EVALUASI KINERJA PENDAPATAN ASLI DAERAH DALAM PEMBIAYAAN INFRASTRUKTUR DI KABUPATEN LAMONGAN TAHUN 2019-2023
Kata Kunci:
Pendapatan Asli Daerah, Kinerja Keuangan Daerah, Pembiayaan Infrastruktur, Otonomi Daerah, Kabupaten LamonganAbstrak
Jadi tujuan dari penelitian ini adalah untuk mengevaluasi kinerja Pendapatan Asli Daerah (PAD) kabupaten Lamongan yang bertujuan untuk mendukung pembiayaan pembangunan infrastruktur di Kabupaten Lamongan itu sendiri. Pendapatan Asli Daerah merupakan salah satu indikator penting dalam menilai tingkat kemandirian keuangan daerah dalam pelaksanaan otonomi daerah. Metode penelitian yang digunakan dalam penelitian ini adalah metode deskriptif dengan pendekatan kualitatif. Data yang digunakan merupakan data sekunder yang diperoleh dari laporan Anggaran Pendapatan dan Belanja Daerah (APBD), laporan realisasi PAD, serta dokumen resmi pemerintah daerah yang berkaitan dengan pengelolaan keuangan yang ada di Kabupaten Lamongan. Hasil penelitian menunjukkan bahwa Pendapatan Asli Daerah PAD Kabupaten Lamongan mengalami peningkatan dari tahun ke tahun, yang menunjukkan adanya upaya pemerintah daerah dalam mengoptimalkan sumber-sumber pendapatan seperti pajak daerah, retribusi daerah, hasil pengelolaan kekayaan daerah yang dipisahkan, serta lain-lain pendapatan yang sah. Meskipun demikian, kontribusi PAD terhadap pembiayaan pembangunan infrastruktur masih relatif kecil dibandingkan dengan total belanja daerah, sehingga pemerintah daerah masih bergantung pada sumber pendanaan lain terutama transfer dari pemerintah pusat. Oleh karena itu, pemerintah daerah perlu terus meningkatkan optimalisasi PAD melalui peningkatan pengelolaan pajak dan retribusi daerah, pengembangan potensi ekonomi daerah, serta peningkatan kesadaran masyarakat dalam memenuhi kewajiban pembayaran pajak daerah. Dengan optimalisasi PAD tersebut diharapkan pemerintah daerah dapat meningkatkan kemandirian fiskal serta memperkuat pembiayaan pembangunan infrastruktur di Kabupaten Lamongan.
So the purpose of this study is to highlight the performance of Lamongan Regency's Locally Generated Revenue (PAD) which aims to support the financing of infrastructure development in Lamongan Regency itself. Locally Generated Revenue is one of the important indicators in assessing the level of regional financial independence in the implementation of regional autonomy. The research method used in this study is a descriptive method with a qualitative approach. The data used are secondary data obtained from the Regional Revenue and Expenditure Budget Report (APBD), PAD realization reports, and official local government documents related to financial management in Lamongan Regency.

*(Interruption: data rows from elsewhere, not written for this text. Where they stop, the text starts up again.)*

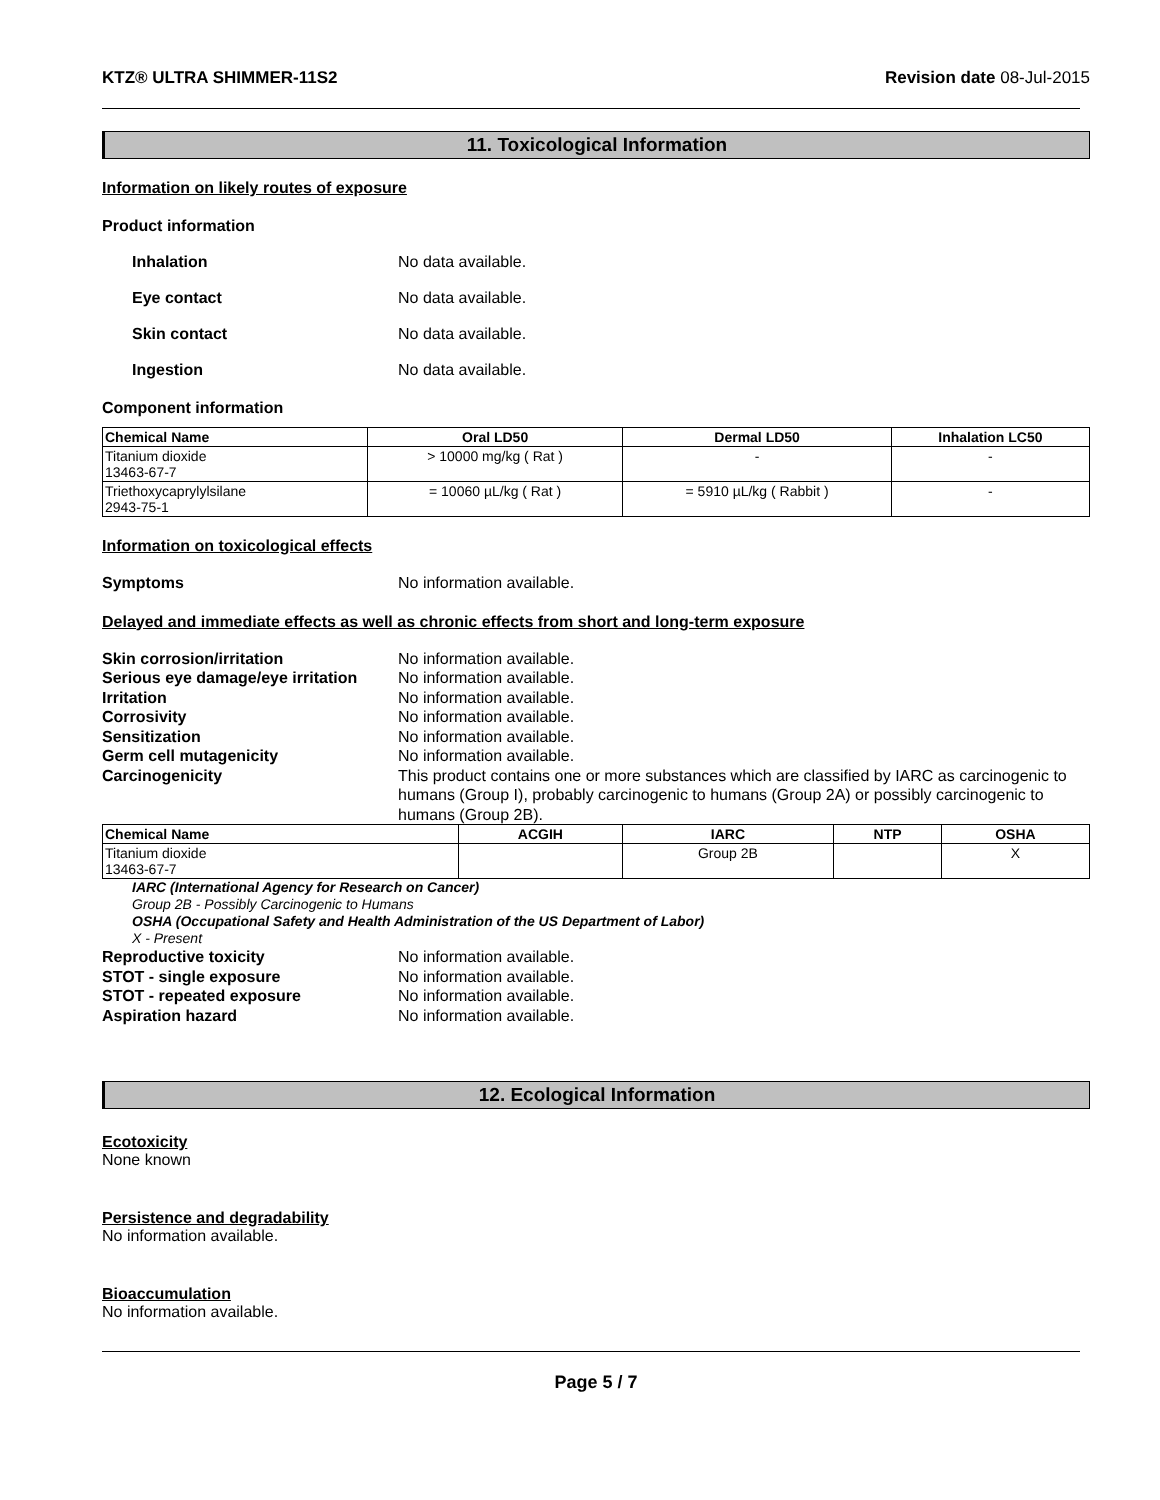KTZ® ULTRA SHIMMER-11S2 Revision date 08-Jul-2015
11. Toxicological Information
Information on likely routes of exposure
Product information
Inhalation No data available.
Eye contact No data available.
Skin contact No data available.
Ingestion No data available.
Component information
| Chemical Name | Oral LD50 | Dermal LD50 | Inhalation LC50 |
| --- | --- | --- | --- |
| Titanium dioxide 13463-67-7 | > 10000 mg/kg ( Rat ) | - | - |
| Triethoxycaprylylsilane 2943-75-1 | = 10060 µL/kg ( Rat ) | = 5910 µL/kg ( Rabbit ) | - |
Information on toxicological effects
Symptoms No information available.
Delayed and immediate effects as well as chronic effects from short and long-term exposure
Skin corrosion/irritation No information available. Serious eye damage/eye irritation No information available. Irritation No information available. Corrosivity No information available. Sensitization No information available. Germ cell mutagenicity No information available. Carcinogenicity This product contains one or more substances which are classified by IARC as carcinogenic to humans (Group I), probably carcinogenic to humans (Group 2A) or possibly carcinogenic to humans (Group 2B).
| Chemical Name | ACGIH | IARC | NTP | OSHA |
| --- | --- | --- | --- | --- |
| Titanium dioxide 13463-67-7 | | Group 2B | | X |
IARC (International Agency for Research on Cancer)
Group 2B - Possibly Carcinogenic to Humans
OSHA (Occupational Safety and Health Administration of the US Department of Labor)
X - Present
Reproductive toxicity No information available. STOT - single exposure No information available. STOT - repeated exposure No information available. Aspiration hazard No information available.
12. Ecological Information
Ecotoxicity
None known
Persistence and degradability
No information available.
Bioaccumulation
No information available.
Page 5 / 7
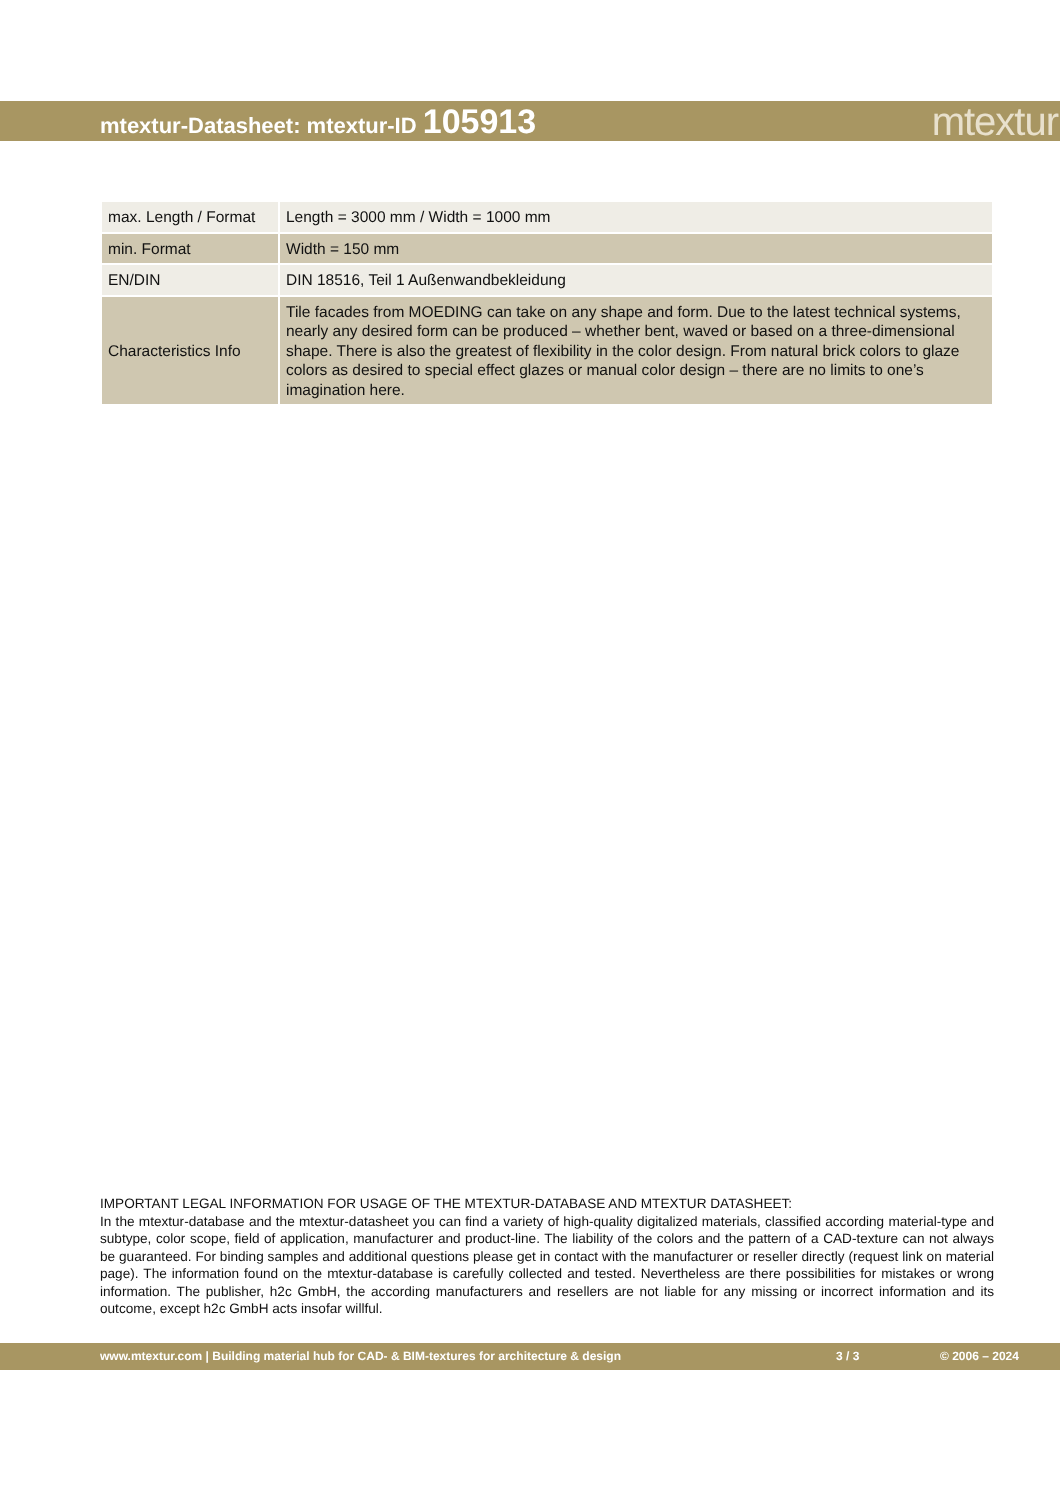mtextur-Datasheet: mtextur-ID 105913
mtextur
| max. Length / Format | Length = 3000 mm / Width = 1000 mm |
| min. Format | Width = 150 mm |
| EN/DIN | DIN 18516, Teil 1 Außenwandbekleidung |
| Characteristics Info | Tile facades from MOEDING can take on any shape and form. Due to the latest technical systems, nearly any desired form can be produced – whether bent, waved or based on a three-dimensional shape. There is also the greatest of flexibility in the color design. From natural brick colors to glaze colors as desired to special effect glazes or manual color design – there are no limits to one’s imagination here. |
IMPORTANT LEGAL INFORMATION FOR USAGE OF THE MTEXTUR-DATABASE AND MTEXTUR DATASHEET:
In the mtextur-database and the mtextur-datasheet you can find a variety of high-quality digitalized materials, classified according material-type and subtype, color scope, field of application, manufacturer and product-line. The liability of the colors and the pattern of a CAD-texture can not always be guaranteed. For binding samples and additional questions please get in contact with the manufacturer or reseller directly (request link on material page). The information found on the mtextur-database is carefully collected and tested. Nevertheless are there possibilities for mistakes or wrong information. The publisher, h2c GmbH, the according manufacturers and resellers are not liable for any missing or incorrect information and its outcome, except h2c GmbH acts insofar willful.
www.mtextur.com | Building material hub for CAD- & BIM-textures for architecture & design 3 / 3 © 2006 – 2024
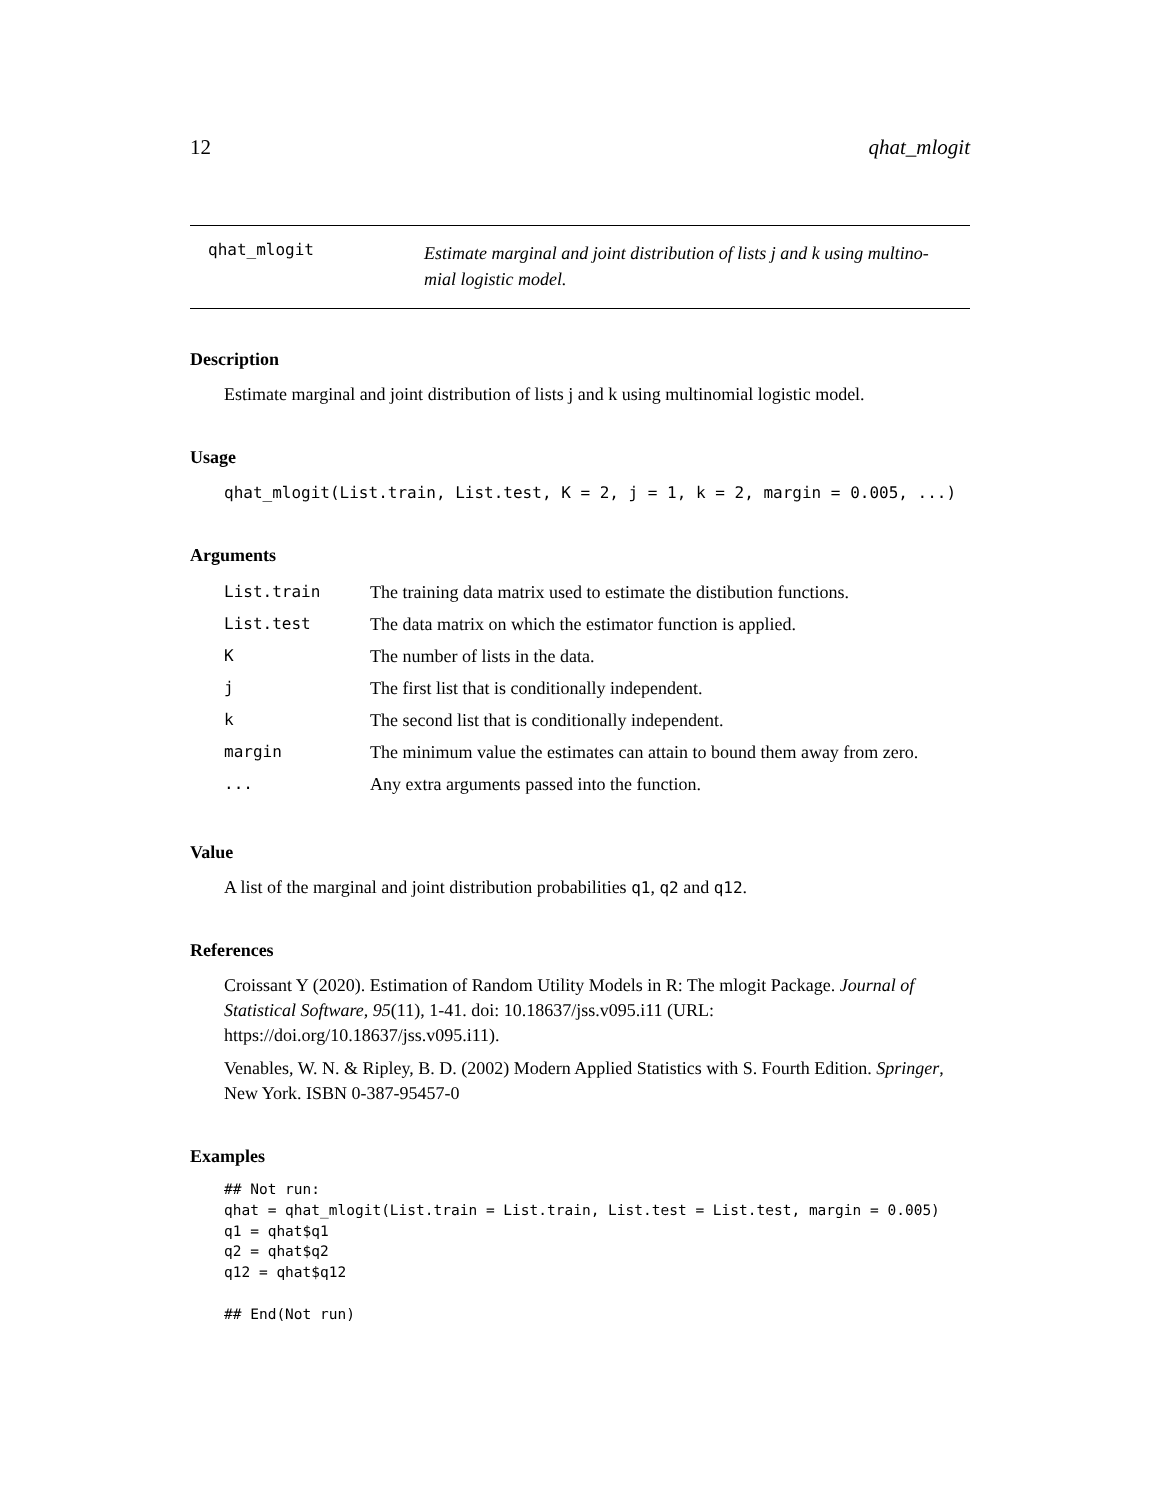12 qhat_mlogit
qhat_mlogit
Estimate marginal and joint distribution of lists j and k using multino-
mial logistic model.
Description
Estimate marginal and joint distribution of lists j and k using multinomial logistic model.
Usage
qhat_mlogit(List.train, List.test, K = 2, j = 1, k = 2, margin = 0.005, ...)
Arguments
| List.train | The training data matrix used to estimate the distibution functions. |
| List.test | The data matrix on which the estimator function is applied. |
| K | The number of lists in the data. |
| j | The first list that is conditionally independent. |
| k | The second list that is conditionally independent. |
| margin | The minimum value the estimates can attain to bound them away from zero. |
| ... | Any extra arguments passed into the function. |
Value
A list of the marginal and joint distribution probabilities q1, q2 and q12.
References
Croissant Y (2020). Estimation of Random Utility Models in R: The mlogit Package. Journal of Statistical Software, 95(11), 1-41. doi: 10.18637/jss.v095.i11 (URL: https://doi.org/10.18637/jss.v095.i11).
Venables, W. N. & Ripley, B. D. (2002) Modern Applied Statistics with S. Fourth Edition. Springer, New York. ISBN 0-387-95457-0
Examples
## Not run:
qhat = qhat_mlogit(List.train = List.train, List.test = List.test, margin = 0.005)
q1 = qhat$q1
q2 = qhat$q2
q12 = qhat$q12

## End(Not run)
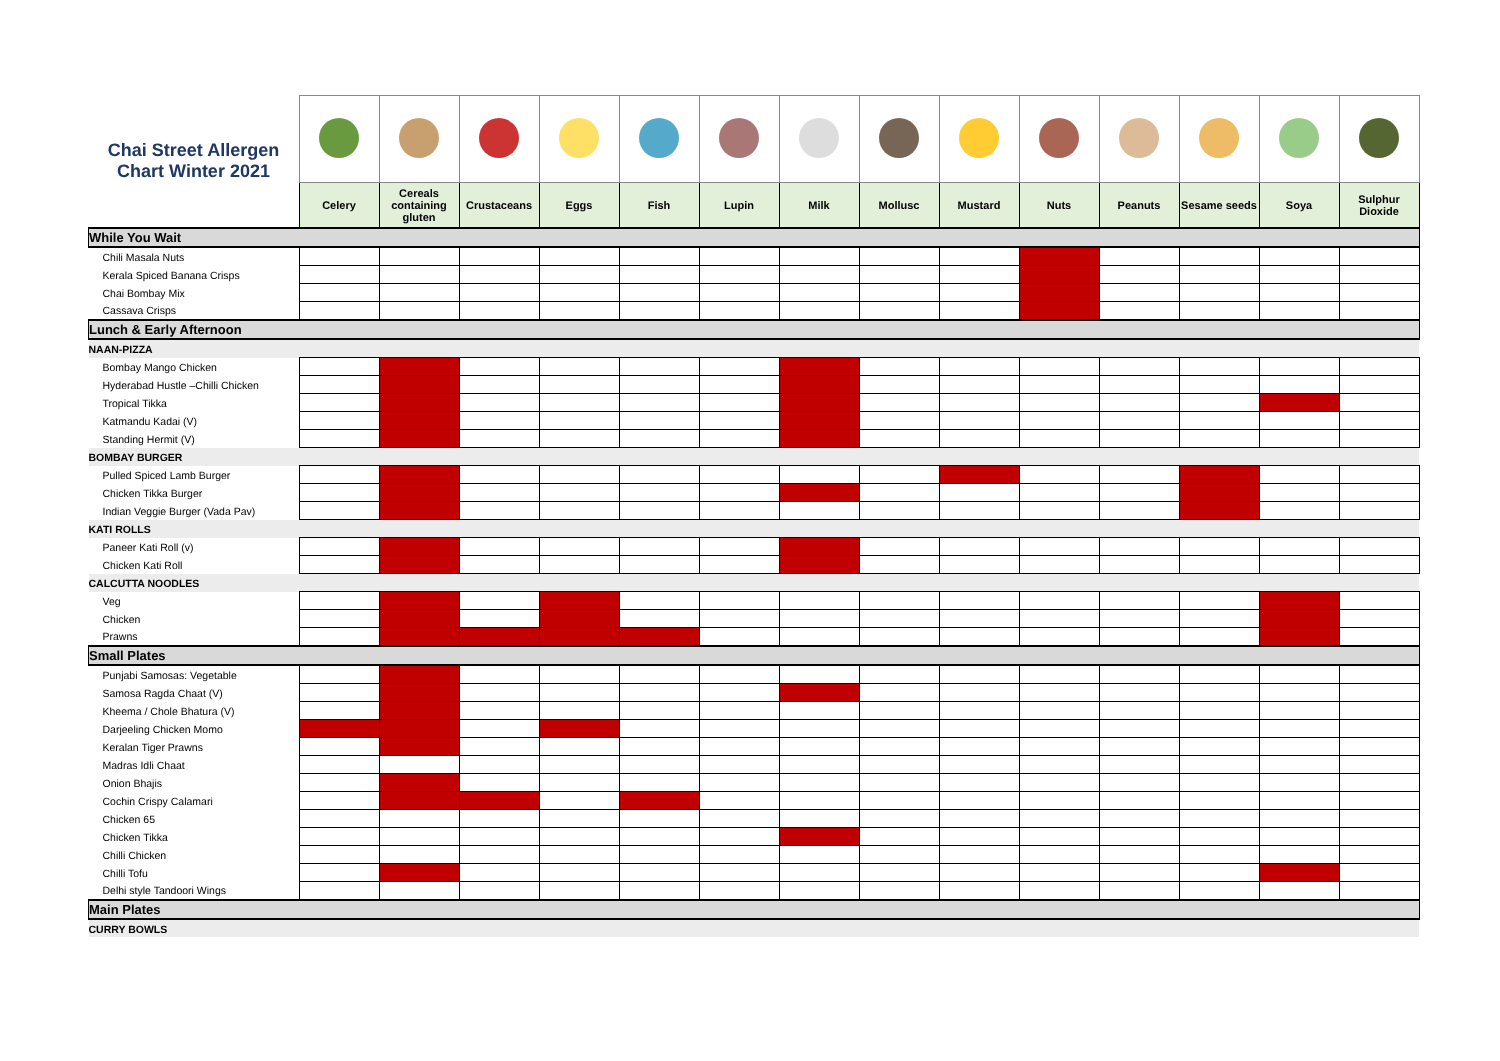| Chai Street Allergen Chart Winter 2021 | | | | | | | | | | | | | | |
| | Celery | Cereals containing gluten | Crustaceans | Eggs | Fish | Lupin | Milk | Mollusc | Mustard | Nuts | Peanuts | Sesame seeds | Soya | Sulphur Dioxide |
| While You Wait | | | | | | | | | | | | | | |
| Chili Masala Nuts | | | | | | | | | | | | | | |
| Kerala Spiced Banana Crisps | | | | | | | | | | | | | | |
| Chai Bombay Mix | | | | | | | | | | | | | | |
| Cassava Crisps | | | | | | | | | | | | | | |
| Lunch & Early Afternoon | | | | | | | | | | | | | | |
| NAAN-PIZZA | | | | | | | | | | | | | | |
| Bombay Mango Chicken | | | | | | | | | | | | | | |
| Hyderabad Hustle –Chilli Chicken | | | | | | | | | | | | | | |
| Tropical Tikka | | | | | | | | | | | | | | |
| Katmandu Kadai (V) | | | | | | | | | | | | | | |
| Standing Hermit (V) | | | | | | | | | | | | | | |
| BOMBAY BURGER | | | | | | | | | | | | | | |
| Pulled Spiced Lamb Burger | | | | | | | | | | | | | | |
| Chicken Tikka Burger | | | | | | | | | | | | | | |
| Indian Veggie Burger (Vada Pav) | | | | | | | | | | | | | | |
| KATI ROLLS | | | | | | | | | | | | | | |
| Paneer Kati Roll (v) | | | | | | | | | | | | | | |
| Chicken Kati Roll | | | | | | | | | | | | | | |
| CALCUTTA NOODLES | | | | | | | | | | | | | | |
| Veg | | | | | | | | | | | | | | |
| Chicken | | | | | | | | | | | | | | |
| Prawns | | | | | | | | | | | | | | |
| Small Plates | | | | | | | | | | | | | | |
| Punjabi Samosas: Vegetable | | | | | | | | | | | | | | |
| Samosa Ragda Chaat (V) | | | | | | | | | | | | | | |
| Kheema / Chole Bhatura (V) | | | | | | | | | | | | | | |
| Darjeeling Chicken Momo | | | | | | | | | | | | | | |
| Keralan Tiger Prawns | | | | | | | | | | | | | | |
| Madras Idli Chaat | | | | | | | | | | | | | | |
| Onion Bhajis | | | | | | | | | | | | | | |
| Cochin Crispy Calamari | | | | | | | | | | | | | | |
| Chicken 65 | | | | | | | | | | | | | | |
| Chicken Tikka | | | | | | | | | | | | | | |
| Chilli Chicken | | | | | | | | | | | | | | |
| Chilli Tofu | | | | | | | | | | | | | | |
| Delhi style Tandoori Wings | | | | | | | | | | | | | | |
| Main Plates | | | | | | | | | | | | | | |
| CURRY BOWLS | | | | | | | | | | | | | | |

The results show that Lamongan Regency's Locally Generated Revenue (PAD) has increased from year to year, which indicates the local government's efforts to optimize revenue sources such as local taxes, regional levies, the results of separated regional wealth management, and other legitimate income. However, the contribution of PAD to infrastructure development financing is still relatively small compared to total regional expenditure, so that the local government still relies on other financing sources, especially transfers from the central government. Therefore, the local government needs to continue to improve PAD optimization through improving the management of regional taxes and levies, developing regional economic potential, and increasing public awareness in fulfilling regional tax payment obligations. By optimizing local revenue (PAD), it is hoped that the regional government can increase fiscal financing and strengthen infrastructure development financing in Lamongan Regency.